I walked along beside the road, crunching dried orange leaves littering the sidewalk. Evening was coming but it was already dark. A storm could have been waiting. The air was cold and sharp and when I breathed it in it was fresh. Not clouded with barbecues, or laughs, or thick with heat and freedom. No, it was restricting and comforting all at once. A mother's air.

My hair knocked around in the breeze. A long tattered parachute, filling and emptying with each stride, each passing car.

I had been sitting at my empty house all day, filling out paperwork and staring out the window. Over the past few weeks I had begun to feel more and more like a shut in. The neighborhood recluse. Shuffling patterns into the carpet and keeping the hours of some Lovecraftian mad man. But I played no cosmic nightmare anywhere other than in my head. I was beginning to go mad alone and unnoticed. Locked up in the wood paneling of my living room, illuminated by the glow of blank pages on my computer screen. Things were fine. I wasn't.

So, I decided I needed to get the fuck out of the house.

I dug my coat out of the closet, put head phones in my ears, and let a sad man sing me sad songs while I tried to cheer myself up.

The trees were baring. Little by little their oranges and yellows and reds were falling away revealing only thin grey skeletons. People always saw leaves, never trees.
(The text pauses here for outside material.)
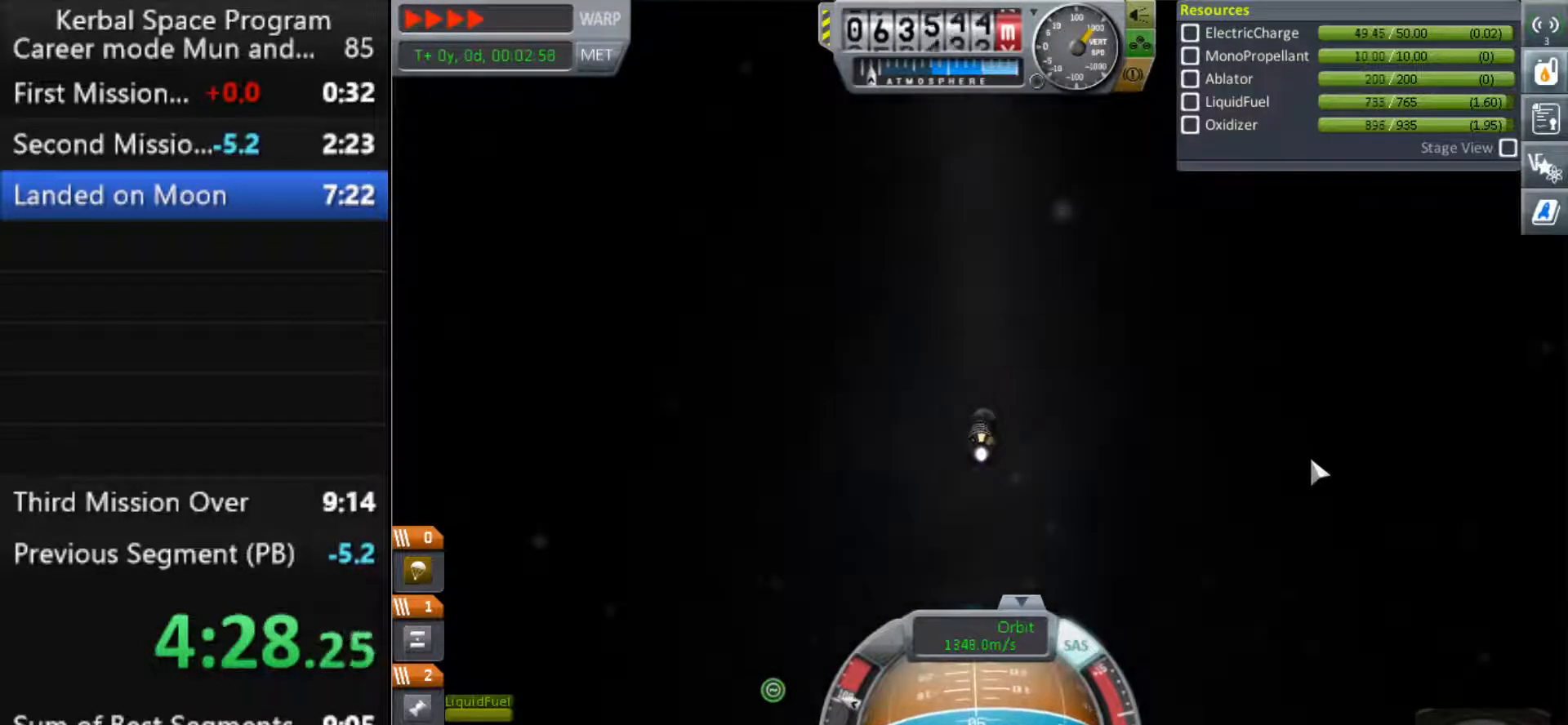
{"keys": [], "events": []}
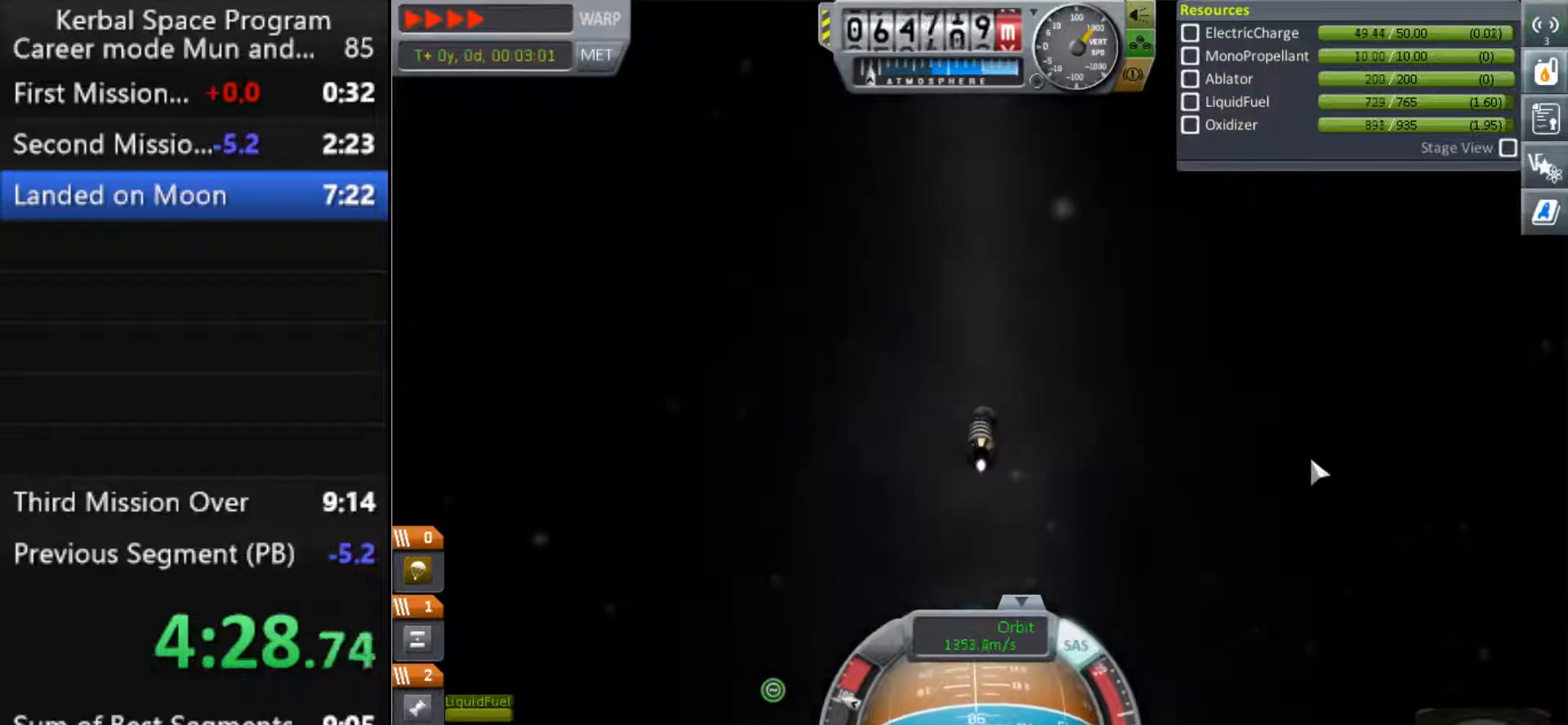
{"keys": [], "events": []}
The street lamps hadn't come on yet. It left the world in a state similar to abandonment. There were no cars. No people on porches. Only myself, and the air around me. I stared up at the sky. The peaks of roofs scraping gently against it. It's clouds were motionless, grey and white, thick and endless. I loved autumn, but it was never any good for me. As I walked I thought about the weight it placed on my chest every year. The inescapable sadness. I tried to figure it out. Sure, there were things in my life that had happened in the fall, but I didn't think it was that. There had been plenty of shit in other seasons. Perhaps it was the death of everything. The dying leaves. The dying summer. The dying carelessness. I couldn't put my finger on it.

I had walked almost a mile, and came to a bench. As I approached it, I flipped a coin in my head. Sit, or walk.

I sat.

The bench was cold against the back of my pants, but it was nice to sit and let the air settle around me. Together, we stared out at the skyline of the town and wondered if there was love in those windows. Or regret. Or indifference, perhaps the saddest of them all. The Air and I looked out at our world and I thought: I am okay.

You are, the Air thought back to me.

I sat on the bench until my hands went numb, and then the Air escorted me home in silence, patting my back every once in a while, letting me know that it was always there, I wasn't alone.